Pascalinah Kabi
PRIME Minister Thomas Thabane’s government is unhappy with Cyril Ramaphosa continuing his role as the Southern African Development Community (SADC)’s facilitator to Lesotho. It wants him replaced forthwith, the Lesotho Times has established.
The government’s position on Mr Ramaphosa, who is also South Africa’s Deputy President and currently enmeshed in a spirited battle to replace Jacob Zuma as that country’s president, is contained in a confidential SADC report, obtained by this newspaper this week.
While the Thabane coalition is not happy with Mr Ramaphosa, the report reveals that opposition parties are in favour of retaining him as facilitator.

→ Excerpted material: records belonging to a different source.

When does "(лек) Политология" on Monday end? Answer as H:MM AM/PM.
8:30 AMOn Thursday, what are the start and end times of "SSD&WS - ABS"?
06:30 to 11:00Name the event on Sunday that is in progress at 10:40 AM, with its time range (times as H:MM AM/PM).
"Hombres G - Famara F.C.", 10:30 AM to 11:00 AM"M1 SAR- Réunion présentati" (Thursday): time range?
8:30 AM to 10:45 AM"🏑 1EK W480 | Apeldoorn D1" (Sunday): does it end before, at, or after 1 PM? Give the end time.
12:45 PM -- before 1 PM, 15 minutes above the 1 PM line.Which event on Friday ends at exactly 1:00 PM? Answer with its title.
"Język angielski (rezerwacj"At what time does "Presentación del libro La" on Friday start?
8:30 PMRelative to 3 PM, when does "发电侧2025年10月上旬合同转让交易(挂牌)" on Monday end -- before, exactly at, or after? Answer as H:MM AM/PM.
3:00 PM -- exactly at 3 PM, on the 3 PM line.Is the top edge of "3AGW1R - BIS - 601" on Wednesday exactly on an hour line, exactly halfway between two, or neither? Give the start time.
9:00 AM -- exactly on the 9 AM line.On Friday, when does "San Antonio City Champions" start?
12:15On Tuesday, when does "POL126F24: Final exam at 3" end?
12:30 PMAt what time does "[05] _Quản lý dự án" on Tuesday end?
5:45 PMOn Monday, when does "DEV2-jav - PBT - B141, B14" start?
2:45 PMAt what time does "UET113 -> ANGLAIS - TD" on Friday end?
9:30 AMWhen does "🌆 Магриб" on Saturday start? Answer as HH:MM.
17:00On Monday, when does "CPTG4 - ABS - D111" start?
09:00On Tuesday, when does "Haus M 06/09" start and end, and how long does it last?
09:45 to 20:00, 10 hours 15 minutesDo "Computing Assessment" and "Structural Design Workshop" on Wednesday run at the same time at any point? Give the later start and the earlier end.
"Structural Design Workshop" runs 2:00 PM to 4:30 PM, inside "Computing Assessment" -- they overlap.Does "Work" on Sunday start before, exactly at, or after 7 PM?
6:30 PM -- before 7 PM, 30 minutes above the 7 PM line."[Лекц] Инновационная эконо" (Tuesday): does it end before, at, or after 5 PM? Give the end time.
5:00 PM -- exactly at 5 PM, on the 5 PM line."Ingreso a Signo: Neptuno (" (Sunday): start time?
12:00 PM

“There have also been divergent views regarding the continued role of the Facilitator in that the government expressed the need to find a replacement while the opposition is in favour of retaining the current Facilitator but to be assisted by a mediator preferably a Basotho national,” reads part of the document titled ‘Draft Integrated Mission Plan for the Deployment of the Contingent Mission to the Kingdom of Lesotho’.
And while the report does not elaborate on the reasons for the government’s position, sources have claimed that the governing parties believe Mr Ramaphosa has previously sided with the parties now in opposition by allegedly overlooking serious security threats posed by the army in the past.
Mr Ramaphosa was appointed to facilitate the restoration of peace and stability in Lesotho after the August 30 2014 attempted coup against the then government of Dr Thabane.
During that event, the Lesotho Defence Force stormed various police stations and seized arms they claimed were to be used against civilians at a Lesotho Congress for Democracy (LCD) rally that same weekend.
The raids claimed the life of Police Sub-inspector Mokheseng Ramahloko. Former LDF commander, Lieutenant General Tlali Kamoli, is in court over the killing.
Mr Ramaphosa also facilitated the Maseru Security Accord in 2014 which led to external deployments of Lt-Gen Kamoli, his then successor Maaparankoe Mahao and former Police Commissioner Khothatso Tṧoana pending the holding of the February 2015 snap elections. The move was aimed at fostering the restoration of cordial relations between the army and the police.
Lt-Gen Mahao was assassinated shortly after those elections. The All Basotho Convention (ABC) and Basotho National Party (BNP), who had been booted out of power, complained that the killing was a result of Mr Ramaphosa failing to address serious security concerns in the country. The leaders of the two parties had by then already fled into exile fearing for their lives.